Whether CISE innovations align with national and societal priorities depends on their adoption within, and impact on, the greater sociotechnical ecosystem—the set of technical components and actors, the economic transactions between these entities, the legal system governing them, and, most importantly, the human end users. Whereas the technical aspects of this ecosystem can be understood through a narrow disciplinary lens, understanding the sociotechnical ecosystem requires a broader set of disciplines. However, in practice, decisions about what research may lead to beneficial innovations are informed by a very limited set of perspectives: venture capitalists and corporate executives in the commercial sphere, and technical program and review committees in the academic sphere.


How We’re Addressing It

LWe are developing a new organizational structure for envisioning research directions for CISE that is informed by representatives of the social sciences, legal studies, and civil society, as well as scientific, industry, and government leaders. Through a systematic process of interviews and workshops, we are eliciting these experts’ best ideas about new research directions, as well the theories of change that motivate these ideas. These theories will be compiled into computational models of sociotechnical ecosystems. 

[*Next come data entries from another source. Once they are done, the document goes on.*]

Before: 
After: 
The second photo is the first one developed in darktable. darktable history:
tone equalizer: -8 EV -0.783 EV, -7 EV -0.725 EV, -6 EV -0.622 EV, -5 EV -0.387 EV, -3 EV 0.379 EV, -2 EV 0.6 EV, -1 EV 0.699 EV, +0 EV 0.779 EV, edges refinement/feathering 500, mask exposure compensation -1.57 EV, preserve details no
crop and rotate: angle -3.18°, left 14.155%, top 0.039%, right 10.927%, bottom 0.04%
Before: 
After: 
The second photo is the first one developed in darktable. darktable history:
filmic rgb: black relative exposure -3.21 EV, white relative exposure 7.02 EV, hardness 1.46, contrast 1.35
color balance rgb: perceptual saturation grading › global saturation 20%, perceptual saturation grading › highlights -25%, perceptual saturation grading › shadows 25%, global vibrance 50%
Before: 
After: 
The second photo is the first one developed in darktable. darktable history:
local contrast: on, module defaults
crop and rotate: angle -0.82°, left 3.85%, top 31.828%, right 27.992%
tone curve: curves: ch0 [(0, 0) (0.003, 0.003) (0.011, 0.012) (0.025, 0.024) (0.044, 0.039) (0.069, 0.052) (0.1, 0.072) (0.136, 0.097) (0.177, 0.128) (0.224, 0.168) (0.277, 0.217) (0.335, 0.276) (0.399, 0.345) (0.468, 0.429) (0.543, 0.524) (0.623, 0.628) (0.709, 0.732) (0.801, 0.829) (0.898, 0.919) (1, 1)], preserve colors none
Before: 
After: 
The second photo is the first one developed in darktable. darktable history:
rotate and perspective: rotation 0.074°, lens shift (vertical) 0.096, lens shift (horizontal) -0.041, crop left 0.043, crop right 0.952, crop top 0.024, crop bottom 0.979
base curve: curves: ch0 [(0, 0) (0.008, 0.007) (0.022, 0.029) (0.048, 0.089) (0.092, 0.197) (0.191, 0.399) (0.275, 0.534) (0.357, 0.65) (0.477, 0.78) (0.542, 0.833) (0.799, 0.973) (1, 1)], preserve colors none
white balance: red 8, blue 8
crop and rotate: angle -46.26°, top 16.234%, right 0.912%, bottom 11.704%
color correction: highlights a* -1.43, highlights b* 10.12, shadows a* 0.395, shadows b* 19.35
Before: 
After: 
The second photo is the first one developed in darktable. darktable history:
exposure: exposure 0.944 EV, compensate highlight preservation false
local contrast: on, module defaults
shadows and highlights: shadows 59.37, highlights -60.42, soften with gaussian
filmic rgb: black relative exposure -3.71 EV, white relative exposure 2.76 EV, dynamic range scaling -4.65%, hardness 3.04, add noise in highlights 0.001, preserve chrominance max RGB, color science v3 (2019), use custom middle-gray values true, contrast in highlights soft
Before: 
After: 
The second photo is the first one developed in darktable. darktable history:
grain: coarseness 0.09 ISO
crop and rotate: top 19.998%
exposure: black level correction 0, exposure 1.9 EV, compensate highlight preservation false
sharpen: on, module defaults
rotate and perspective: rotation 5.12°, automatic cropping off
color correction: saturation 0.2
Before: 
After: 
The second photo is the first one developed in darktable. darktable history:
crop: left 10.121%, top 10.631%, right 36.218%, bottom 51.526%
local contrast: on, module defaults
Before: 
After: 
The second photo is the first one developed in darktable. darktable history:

The process involves five steps: 

  • Identifying seed participants including scientific, industry, and government experts, as well as computational social scientists and non-technical scholars of technology policy and ethics;
  • Conducting semi-structured interviews with identified experts;
  • Compiling the results into structured data and building composite models of sociotechnical ecosystems and the hypothesized dynamics of research impact;
  • Holding workshops in which the interview process and the resulting composite models are reviewed, critiqued, and “red-teamed”; and
  • Disseminating the results online, back to participants, and to NSF program officers, culminating in a written report and a tutorial on running such processes.

Through this process, we will begin to build a strategic vision of CISE R&D that is both sensitive to complex sociotechnical and ecosystemic change and consistent with computational thinking.